*RAW DATA*
## Begin
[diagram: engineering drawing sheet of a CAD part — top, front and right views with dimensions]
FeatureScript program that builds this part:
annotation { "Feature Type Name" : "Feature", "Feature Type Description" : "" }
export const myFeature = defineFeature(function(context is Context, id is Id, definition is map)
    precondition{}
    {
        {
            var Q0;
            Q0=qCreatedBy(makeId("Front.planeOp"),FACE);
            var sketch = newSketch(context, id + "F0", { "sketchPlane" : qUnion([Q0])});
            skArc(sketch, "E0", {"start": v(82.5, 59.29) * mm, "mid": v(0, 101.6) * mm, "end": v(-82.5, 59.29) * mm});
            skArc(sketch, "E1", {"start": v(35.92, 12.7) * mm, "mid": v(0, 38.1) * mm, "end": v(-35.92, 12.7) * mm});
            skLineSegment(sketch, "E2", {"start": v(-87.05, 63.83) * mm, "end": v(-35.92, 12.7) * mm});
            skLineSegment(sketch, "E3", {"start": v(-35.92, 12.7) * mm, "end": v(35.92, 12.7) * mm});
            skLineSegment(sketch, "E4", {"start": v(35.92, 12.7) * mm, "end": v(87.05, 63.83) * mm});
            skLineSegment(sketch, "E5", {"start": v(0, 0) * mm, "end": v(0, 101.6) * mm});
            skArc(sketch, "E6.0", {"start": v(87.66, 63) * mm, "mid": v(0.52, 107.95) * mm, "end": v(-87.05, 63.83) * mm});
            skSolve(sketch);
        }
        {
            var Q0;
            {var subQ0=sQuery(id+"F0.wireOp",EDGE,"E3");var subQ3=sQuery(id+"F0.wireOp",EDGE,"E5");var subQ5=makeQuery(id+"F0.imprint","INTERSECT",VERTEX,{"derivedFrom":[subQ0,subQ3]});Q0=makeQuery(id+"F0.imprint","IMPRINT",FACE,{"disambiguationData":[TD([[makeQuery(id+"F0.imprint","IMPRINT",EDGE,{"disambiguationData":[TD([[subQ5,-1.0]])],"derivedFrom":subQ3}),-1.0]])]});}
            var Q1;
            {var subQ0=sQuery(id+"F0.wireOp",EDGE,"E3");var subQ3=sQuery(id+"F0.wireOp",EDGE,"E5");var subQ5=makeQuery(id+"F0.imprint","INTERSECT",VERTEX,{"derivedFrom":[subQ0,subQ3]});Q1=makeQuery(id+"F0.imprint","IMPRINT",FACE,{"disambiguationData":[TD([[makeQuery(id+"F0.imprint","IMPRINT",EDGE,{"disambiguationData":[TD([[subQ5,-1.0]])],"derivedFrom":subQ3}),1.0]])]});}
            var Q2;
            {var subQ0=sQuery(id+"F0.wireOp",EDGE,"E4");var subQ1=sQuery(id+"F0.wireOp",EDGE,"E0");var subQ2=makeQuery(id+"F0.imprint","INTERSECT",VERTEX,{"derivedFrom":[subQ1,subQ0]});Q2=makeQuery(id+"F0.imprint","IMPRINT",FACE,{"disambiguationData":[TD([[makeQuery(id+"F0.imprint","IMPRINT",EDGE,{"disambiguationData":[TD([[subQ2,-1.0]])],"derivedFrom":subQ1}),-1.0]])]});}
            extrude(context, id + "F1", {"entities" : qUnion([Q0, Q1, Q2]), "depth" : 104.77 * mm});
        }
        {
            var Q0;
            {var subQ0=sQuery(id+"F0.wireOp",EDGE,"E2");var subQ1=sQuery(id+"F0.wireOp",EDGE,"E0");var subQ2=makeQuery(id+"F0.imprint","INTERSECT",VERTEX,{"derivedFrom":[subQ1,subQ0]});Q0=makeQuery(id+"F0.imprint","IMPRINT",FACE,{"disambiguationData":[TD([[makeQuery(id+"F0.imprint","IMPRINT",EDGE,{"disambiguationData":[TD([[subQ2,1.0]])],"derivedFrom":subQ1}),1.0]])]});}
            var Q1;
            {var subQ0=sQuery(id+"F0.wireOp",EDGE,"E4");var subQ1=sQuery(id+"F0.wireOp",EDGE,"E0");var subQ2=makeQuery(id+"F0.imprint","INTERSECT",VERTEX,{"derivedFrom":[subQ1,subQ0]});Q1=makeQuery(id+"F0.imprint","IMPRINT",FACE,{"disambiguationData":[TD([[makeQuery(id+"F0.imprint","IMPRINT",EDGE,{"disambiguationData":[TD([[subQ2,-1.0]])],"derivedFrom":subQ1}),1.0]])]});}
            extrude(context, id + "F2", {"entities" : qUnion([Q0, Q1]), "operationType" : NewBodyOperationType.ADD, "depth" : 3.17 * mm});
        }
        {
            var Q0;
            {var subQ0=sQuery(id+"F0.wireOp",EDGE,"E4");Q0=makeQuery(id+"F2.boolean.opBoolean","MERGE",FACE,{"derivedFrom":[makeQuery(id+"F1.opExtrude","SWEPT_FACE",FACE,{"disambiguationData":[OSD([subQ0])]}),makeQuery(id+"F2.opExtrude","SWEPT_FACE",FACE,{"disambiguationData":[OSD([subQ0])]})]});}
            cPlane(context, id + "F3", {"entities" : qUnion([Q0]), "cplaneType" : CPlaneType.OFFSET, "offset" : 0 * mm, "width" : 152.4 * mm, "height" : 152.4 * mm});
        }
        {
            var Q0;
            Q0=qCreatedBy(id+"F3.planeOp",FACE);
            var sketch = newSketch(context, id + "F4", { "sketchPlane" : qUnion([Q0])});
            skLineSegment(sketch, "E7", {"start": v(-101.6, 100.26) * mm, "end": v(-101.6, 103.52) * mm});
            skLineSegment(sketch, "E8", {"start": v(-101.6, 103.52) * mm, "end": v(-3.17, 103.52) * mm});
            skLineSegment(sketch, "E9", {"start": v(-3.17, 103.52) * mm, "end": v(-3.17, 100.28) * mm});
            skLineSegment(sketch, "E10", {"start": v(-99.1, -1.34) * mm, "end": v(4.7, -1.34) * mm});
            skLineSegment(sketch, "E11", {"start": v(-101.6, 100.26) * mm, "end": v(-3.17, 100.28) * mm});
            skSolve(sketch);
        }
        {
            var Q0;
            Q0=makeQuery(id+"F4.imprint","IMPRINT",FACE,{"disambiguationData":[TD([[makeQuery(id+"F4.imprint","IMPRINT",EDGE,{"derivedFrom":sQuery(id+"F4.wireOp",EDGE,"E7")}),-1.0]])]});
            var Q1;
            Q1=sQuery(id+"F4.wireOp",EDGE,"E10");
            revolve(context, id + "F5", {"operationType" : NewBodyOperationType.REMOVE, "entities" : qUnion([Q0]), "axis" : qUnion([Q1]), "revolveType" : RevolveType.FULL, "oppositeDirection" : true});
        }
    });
## End
*EXERCISE DIRECTIONS*
Please reproduce these lines, substituting "slotCutFeature" for every "myFeature" and leaving everything else unchanged.

*OUTPUT OF THE EXERCISE*
[diagram: engineering drawing sheet of a CAD part — top, front and right views with dimensions]
FeatureScript program that builds this part:
annotation { "Feature Type Name" : "Feature", "Feature Type Description" : "" }
export const slotCutFeature = defineFeature(function(context is Context, id is Id, definition is map)
    precondition{}
    {
        {
            var Q0;
            Q0=qCreatedBy(makeId("Front.planeOp"),FACE);
            var sketch = newSketch(context, id + "F0", { "sketchPlane" : qUnion([Q0])});
            skArc(sketch, "E0", {"start": v(82.5, 59.29) * mm, "mid": v(0, 101.6) * mm, "end": v(-82.5, 59.29) * mm});
            skArc(sketch, "E1", {"start": v(35.92, 12.7) * mm, "mid": v(0, 38.1) * mm, "end": v(-35.92, 12.7) * mm});
            skLineSegment(sketch, "E2", {"start": v(-87.05, 63.83) * mm, "end": v(-35.92, 12.7) * mm});
            skLineSegment(sketch, "E3", {"start": v(-35.92, 12.7) * mm, "end": v(35.92, 12.7) * mm});
            skLineSegment(sketch, "E4", {"start": v(35.92, 12.7) * mm, "end": v(87.05, 63.83) * mm});
            skLineSegment(sketch, "E5", {"start": v(0, 0) * mm, "end": v(0, 101.6) * mm});
            skArc(sketch, "E6.0", {"start": v(87.66, 63) * mm, "mid": v(0.52, 107.95) * mm, "end": v(-87.05, 63.83) * mm});
            skSolve(sketch);
        }
        {
            var Q0;
            {var subQ0=sQuery(id+"F0.wireOp",EDGE,"E3");var subQ3=sQuery(id+"F0.wireOp",EDGE,"E5");var subQ5=makeQuery(id+"F0.imprint","INTERSECT",VERTEX,{"derivedFrom":[subQ0,subQ3]});Q0=makeQuery(id+"F0.imprint","IMPRINT",FACE,{"disambiguationData":[TD([[makeQuery(id+"F0.imprint","IMPRINT",EDGE,{"disambiguationData":[TD([[subQ5,-1.0]])],"derivedFrom":subQ3}),-1.0]])]});}
            var Q1;
            {var subQ0=sQuery(id+"F0.wireOp",EDGE,"E3");var subQ3=sQuery(id+"F0.wireOp",EDGE,"E5");var subQ5=makeQuery(id+"F0.imprint","INTERSECT",VERTEX,{"derivedFrom":[subQ0,subQ3]});Q1=makeQuery(id+"F0.imprint","IMPRINT",FACE,{"disambiguationData":[TD([[makeQuery(id+"F0.imprint","IMPRINT",EDGE,{"disambiguationData":[TD([[subQ5,-1.0]])],"derivedFrom":subQ3}),1.0]])]});}
            var Q2;
            {var subQ0=sQuery(id+"F0.wireOp",EDGE,"E4");var subQ1=sQuery(id+"F0.wireOp",EDGE,"E0");var subQ2=makeQuery(id+"F0.imprint","INTERSECT",VERTEX,{"derivedFrom":[subQ1,subQ0]});Q2=makeQuery(id+"F0.imprint","IMPRINT",FACE,{"disambiguationData":[TD([[makeQuery(id+"F0.imprint","IMPRINT",EDGE,{"disambiguationData":[TD([[subQ2,-1.0]])],"derivedFrom":subQ1}),-1.0]])]});}
            extrude(context, id + "F1", {"entities" : qUnion([Q0, Q1, Q2]), "depth" : 104.77 * mm});
        }
        {
            var Q0;
            {var subQ0=sQuery(id+"F0.wireOp",EDGE,"E2");var subQ1=sQuery(id+"F0.wireOp",EDGE,"E0");var subQ2=makeQuery(id+"F0.imprint","INTERSECT",VERTEX,{"derivedFrom":[subQ1,subQ0]});Q0=makeQuery(id+"F0.imprint","IMPRINT",FACE,{"disambiguationData":[TD([[makeQuery(id+"F0.imprint","IMPRINT",EDGE,{"disambiguationData":[TD([[subQ2,1.0]])],"derivedFrom":subQ1}),1.0]])]});}
            var Q1;
            {var subQ0=sQuery(id+"F0.wireOp",EDGE,"E4");var subQ1=sQuery(id+"F0.wireOp",EDGE,"E0");var subQ2=makeQuery(id+"F0.imprint","INTERSECT",VERTEX,{"derivedFrom":[subQ1,subQ0]});Q1=makeQuery(id+"F0.imprint","IMPRINT",FACE,{"disambiguationData":[TD([[makeQuery(id+"F0.imprint","IMPRINT",EDGE,{"disambiguationData":[TD([[subQ2,-1.0]])],"derivedFrom":subQ1}),1.0]])]});}
            extrude(context, id + "F2", {"entities" : qUnion([Q0, Q1]), "operationType" : NewBodyOperationType.ADD, "depth" : 3.17 * mm});
        }
        {
            var Q0;
            {var subQ0=sQuery(id+"F0.wireOp",EDGE,"E4");Q0=makeQuery(id+"F2.boolean.opBoolean","MERGE",FACE,{"derivedFrom":[makeQuery(id+"F1.opExtrude","SWEPT_FACE",FACE,{"disambiguationData":[OSD([subQ0])]}),makeQuery(id+"F2.opExtrude","SWEPT_FACE",FACE,{"disambiguationData":[OSD([subQ0])]})]});}
            cPlane(context, id + "F3", {"entities" : qUnion([Q0]), "cplaneType" : CPlaneType.OFFSET, "offset" : 0 * mm, "width" : 152.4 * mm, "height" : 152.4 * mm});
        }
        {
            var Q0;
            Q0=qCreatedBy(id+"F3.planeOp",FACE);
            var sketch = newSketch(context, id + "F4", { "sketchPlane" : qUnion([Q0])});
            skLineSegment(sketch, "E7", {"start": v(-101.6, 100.26) * mm, "end": v(-101.6, 103.52) * mm});
            skLineSegment(sketch, "E8", {"start": v(-101.6, 103.52) * mm, "end": v(-3.17, 103.52) * mm});
            skLineSegment(sketch, "E9", {"start": v(-3.17, 103.52) * mm, "end": v(-3.17, 100.28) * mm});
            skLineSegment(sketch, "E10", {"start": v(-99.1, -1.34) * mm, "end": v(4.7, -1.34) * mm});
            skLineSegment(sketch, "E11", {"start": v(-101.6, 100.26) * mm, "end": v(-3.17, 100.28) * mm});
            skSolve(sketch);
        }
        {
            var Q0;
            Q0=makeQuery(id+"F4.imprint","IMPRINT",FACE,{"disambiguationData":[TD([[makeQuery(id+"F4.imprint","IMPRINT",EDGE,{"derivedFrom":sQuery(id+"F4.wireOp",EDGE,"E7")}),-1.0]])]});
            var Q1;
            Q1=sQuery(id+"F4.wireOp",EDGE,"E10");
            revolve(context, id + "F5", {"operationType" : NewBodyOperationType.REMOVE, "entities" : qUnion([Q0]), "axis" : qUnion([Q1]), "revolveType" : RevolveType.FULL, "oppositeDirection" : true});
        }
    });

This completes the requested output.